[[ RECORDS FOR THE TASK, beginning ]]
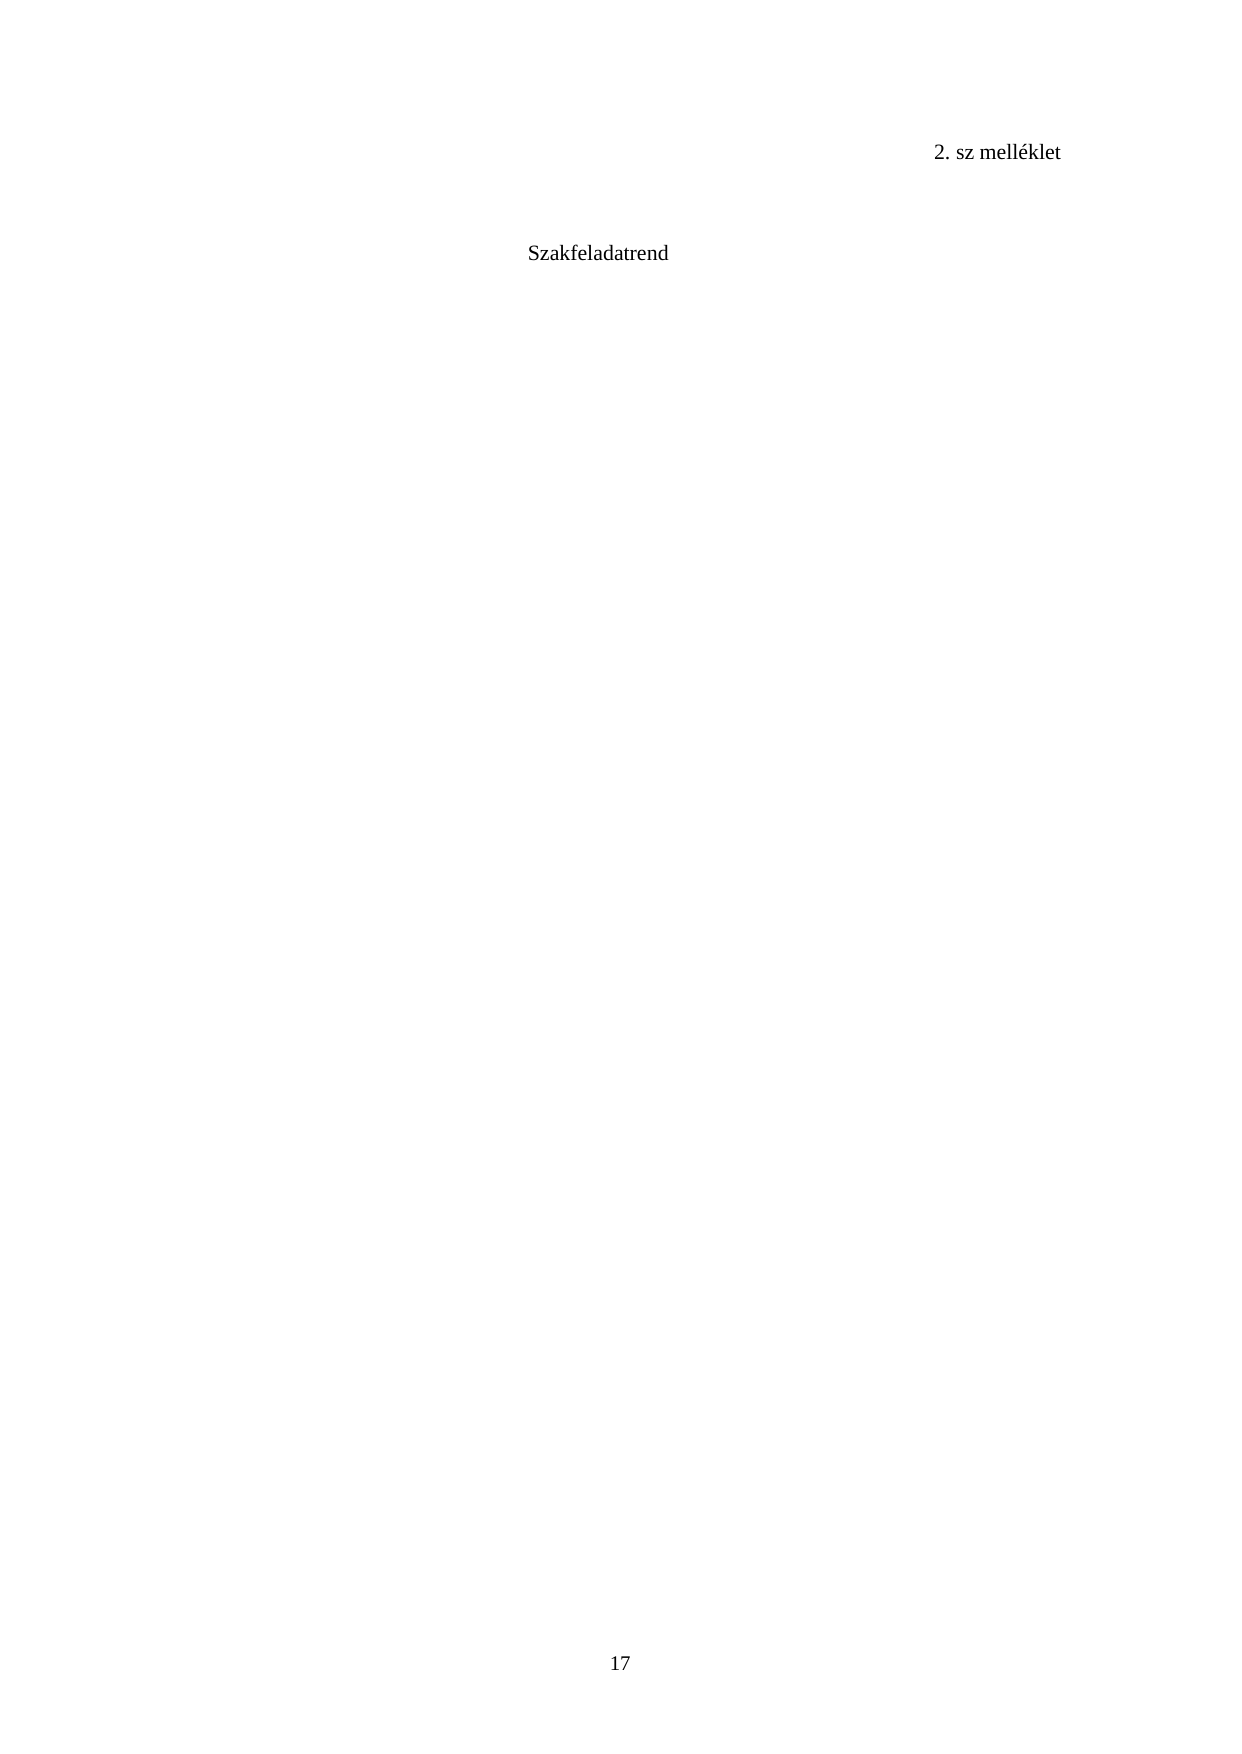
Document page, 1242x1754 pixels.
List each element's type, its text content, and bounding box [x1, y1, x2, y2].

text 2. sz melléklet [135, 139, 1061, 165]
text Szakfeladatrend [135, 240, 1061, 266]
[[ RECORDS FOR THE TASK, end ]]
[[ RECORDS FOR THE TASK, beginning ]]
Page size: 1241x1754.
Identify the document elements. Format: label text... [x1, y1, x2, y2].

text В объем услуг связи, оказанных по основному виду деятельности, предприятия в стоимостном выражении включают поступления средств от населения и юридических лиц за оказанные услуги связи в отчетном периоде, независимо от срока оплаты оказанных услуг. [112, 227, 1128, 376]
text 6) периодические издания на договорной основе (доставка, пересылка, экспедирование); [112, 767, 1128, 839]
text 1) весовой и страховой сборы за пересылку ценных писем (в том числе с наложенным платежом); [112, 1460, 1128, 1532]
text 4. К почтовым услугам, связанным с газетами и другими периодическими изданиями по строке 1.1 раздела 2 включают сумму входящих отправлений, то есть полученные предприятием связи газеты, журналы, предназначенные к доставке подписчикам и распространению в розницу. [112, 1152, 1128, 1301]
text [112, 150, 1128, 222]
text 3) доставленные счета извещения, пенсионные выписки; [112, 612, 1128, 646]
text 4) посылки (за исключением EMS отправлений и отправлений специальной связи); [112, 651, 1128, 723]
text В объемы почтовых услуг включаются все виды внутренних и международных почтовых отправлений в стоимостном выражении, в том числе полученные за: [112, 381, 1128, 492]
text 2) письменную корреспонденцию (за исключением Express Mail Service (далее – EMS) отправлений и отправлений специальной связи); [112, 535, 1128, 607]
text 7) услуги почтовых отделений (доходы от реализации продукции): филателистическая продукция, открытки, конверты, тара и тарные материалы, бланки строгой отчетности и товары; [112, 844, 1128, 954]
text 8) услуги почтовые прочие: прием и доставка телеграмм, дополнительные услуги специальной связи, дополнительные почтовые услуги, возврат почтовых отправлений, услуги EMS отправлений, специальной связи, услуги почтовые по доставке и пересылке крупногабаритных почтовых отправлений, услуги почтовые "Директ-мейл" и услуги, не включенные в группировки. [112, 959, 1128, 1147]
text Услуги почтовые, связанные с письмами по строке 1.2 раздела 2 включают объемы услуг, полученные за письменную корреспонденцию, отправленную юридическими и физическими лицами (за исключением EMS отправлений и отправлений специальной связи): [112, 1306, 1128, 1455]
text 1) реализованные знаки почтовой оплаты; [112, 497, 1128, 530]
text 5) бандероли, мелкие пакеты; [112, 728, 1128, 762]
[[ RECORDS FOR THE TASK, end ]]
[[ RECORDS FOR THE TASK, beginning ]]
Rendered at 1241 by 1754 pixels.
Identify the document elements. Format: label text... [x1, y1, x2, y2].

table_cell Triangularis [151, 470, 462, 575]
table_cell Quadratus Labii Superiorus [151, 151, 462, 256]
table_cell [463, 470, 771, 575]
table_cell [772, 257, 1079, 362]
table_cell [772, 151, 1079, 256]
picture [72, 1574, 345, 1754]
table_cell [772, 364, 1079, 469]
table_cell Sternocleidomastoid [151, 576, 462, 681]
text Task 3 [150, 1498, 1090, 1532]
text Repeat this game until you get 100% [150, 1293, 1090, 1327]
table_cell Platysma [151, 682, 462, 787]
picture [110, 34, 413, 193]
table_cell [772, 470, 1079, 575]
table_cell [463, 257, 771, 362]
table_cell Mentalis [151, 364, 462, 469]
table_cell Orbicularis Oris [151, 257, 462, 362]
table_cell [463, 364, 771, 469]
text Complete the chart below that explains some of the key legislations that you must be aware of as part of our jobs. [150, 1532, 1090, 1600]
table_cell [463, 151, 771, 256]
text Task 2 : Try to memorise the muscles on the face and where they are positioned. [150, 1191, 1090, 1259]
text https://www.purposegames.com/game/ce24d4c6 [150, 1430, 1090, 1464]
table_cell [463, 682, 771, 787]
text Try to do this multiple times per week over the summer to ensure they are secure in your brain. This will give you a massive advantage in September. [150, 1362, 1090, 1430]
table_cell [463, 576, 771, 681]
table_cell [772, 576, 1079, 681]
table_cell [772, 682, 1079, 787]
[[ RECORDS FOR THE TASK, end ]]
▶ _DIRECTIONS_
Lines above that contain the string "pixels" make up the answer.

▶ _TASK OUTPUT_
Document page, 1242x1754 pixels.
Rendered at 1241 by 1754 pixels.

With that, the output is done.